(Excerpts from a dataset)
────────
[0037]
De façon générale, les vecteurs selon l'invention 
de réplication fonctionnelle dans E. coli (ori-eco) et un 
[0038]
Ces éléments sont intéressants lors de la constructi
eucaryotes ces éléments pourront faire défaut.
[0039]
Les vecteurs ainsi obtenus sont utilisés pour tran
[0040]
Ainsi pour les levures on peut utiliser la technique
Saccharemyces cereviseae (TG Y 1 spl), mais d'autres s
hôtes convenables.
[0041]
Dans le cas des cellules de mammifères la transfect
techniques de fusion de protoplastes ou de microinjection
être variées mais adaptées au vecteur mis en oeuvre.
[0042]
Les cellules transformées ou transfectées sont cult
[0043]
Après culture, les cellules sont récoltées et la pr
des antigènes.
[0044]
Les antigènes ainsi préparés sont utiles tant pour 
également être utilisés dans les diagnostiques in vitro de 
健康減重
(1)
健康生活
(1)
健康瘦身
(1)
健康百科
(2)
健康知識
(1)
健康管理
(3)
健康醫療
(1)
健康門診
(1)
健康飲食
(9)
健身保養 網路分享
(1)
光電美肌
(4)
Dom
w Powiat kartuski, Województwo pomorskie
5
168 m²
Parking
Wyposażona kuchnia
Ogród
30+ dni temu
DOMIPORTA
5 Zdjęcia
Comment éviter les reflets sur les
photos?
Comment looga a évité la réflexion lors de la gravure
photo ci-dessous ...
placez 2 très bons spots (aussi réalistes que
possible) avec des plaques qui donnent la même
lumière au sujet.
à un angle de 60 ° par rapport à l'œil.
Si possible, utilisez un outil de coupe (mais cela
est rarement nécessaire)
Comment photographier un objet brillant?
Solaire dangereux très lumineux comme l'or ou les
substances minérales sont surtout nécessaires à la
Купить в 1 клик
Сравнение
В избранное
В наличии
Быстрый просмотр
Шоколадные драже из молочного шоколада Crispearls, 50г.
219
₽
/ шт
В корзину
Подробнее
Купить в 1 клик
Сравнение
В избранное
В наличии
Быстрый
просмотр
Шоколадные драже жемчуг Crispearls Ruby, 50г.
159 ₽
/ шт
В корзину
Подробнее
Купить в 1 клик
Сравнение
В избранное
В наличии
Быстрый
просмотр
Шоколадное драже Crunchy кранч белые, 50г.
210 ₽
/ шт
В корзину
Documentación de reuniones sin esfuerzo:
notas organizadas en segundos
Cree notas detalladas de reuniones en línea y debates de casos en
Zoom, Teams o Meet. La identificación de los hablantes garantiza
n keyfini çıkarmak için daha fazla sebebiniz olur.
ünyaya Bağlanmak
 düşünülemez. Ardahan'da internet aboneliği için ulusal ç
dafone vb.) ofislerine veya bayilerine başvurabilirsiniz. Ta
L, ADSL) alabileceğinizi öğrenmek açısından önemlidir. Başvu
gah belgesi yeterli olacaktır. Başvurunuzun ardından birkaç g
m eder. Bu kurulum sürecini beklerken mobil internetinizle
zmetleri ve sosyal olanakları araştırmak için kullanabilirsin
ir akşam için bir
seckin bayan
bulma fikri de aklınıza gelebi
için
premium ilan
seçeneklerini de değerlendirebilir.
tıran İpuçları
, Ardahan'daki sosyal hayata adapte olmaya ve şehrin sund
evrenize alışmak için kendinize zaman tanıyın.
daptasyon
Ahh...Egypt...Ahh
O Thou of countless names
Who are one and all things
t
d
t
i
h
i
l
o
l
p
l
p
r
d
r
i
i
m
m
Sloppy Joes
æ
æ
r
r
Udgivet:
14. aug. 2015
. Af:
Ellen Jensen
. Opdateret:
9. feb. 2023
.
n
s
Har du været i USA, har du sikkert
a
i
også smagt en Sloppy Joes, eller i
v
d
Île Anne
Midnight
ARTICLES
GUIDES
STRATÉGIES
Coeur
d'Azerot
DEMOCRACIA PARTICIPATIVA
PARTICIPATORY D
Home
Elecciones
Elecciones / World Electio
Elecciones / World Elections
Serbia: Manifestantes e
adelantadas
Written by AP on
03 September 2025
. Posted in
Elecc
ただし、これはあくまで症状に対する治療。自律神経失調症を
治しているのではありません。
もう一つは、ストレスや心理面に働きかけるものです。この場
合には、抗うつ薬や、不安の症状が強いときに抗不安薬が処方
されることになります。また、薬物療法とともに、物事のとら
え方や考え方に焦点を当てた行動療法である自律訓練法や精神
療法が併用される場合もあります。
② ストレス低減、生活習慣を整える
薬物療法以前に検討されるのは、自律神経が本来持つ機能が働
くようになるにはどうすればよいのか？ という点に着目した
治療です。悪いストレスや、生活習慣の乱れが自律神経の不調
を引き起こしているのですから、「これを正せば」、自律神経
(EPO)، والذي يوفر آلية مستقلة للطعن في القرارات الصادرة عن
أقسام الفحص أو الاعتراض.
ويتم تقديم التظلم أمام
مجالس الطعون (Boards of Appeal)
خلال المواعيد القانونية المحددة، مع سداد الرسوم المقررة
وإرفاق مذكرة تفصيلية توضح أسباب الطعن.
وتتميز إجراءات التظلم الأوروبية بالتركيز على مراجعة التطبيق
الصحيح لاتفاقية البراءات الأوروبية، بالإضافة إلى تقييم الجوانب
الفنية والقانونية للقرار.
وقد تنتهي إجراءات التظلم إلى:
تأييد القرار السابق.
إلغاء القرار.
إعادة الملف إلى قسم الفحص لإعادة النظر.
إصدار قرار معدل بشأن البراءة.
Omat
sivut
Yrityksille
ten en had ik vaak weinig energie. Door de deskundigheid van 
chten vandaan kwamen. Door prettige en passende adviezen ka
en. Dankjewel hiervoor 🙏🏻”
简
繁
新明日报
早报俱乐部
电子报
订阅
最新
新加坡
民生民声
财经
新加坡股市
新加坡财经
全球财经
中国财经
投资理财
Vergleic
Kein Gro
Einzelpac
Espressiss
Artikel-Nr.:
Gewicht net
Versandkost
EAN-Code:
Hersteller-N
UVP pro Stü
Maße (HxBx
────────
PROBLEM STATEMENT →
Line count for the word "World": tally the lines in the records that include it and give only the result.

COMPLETED TASK →
2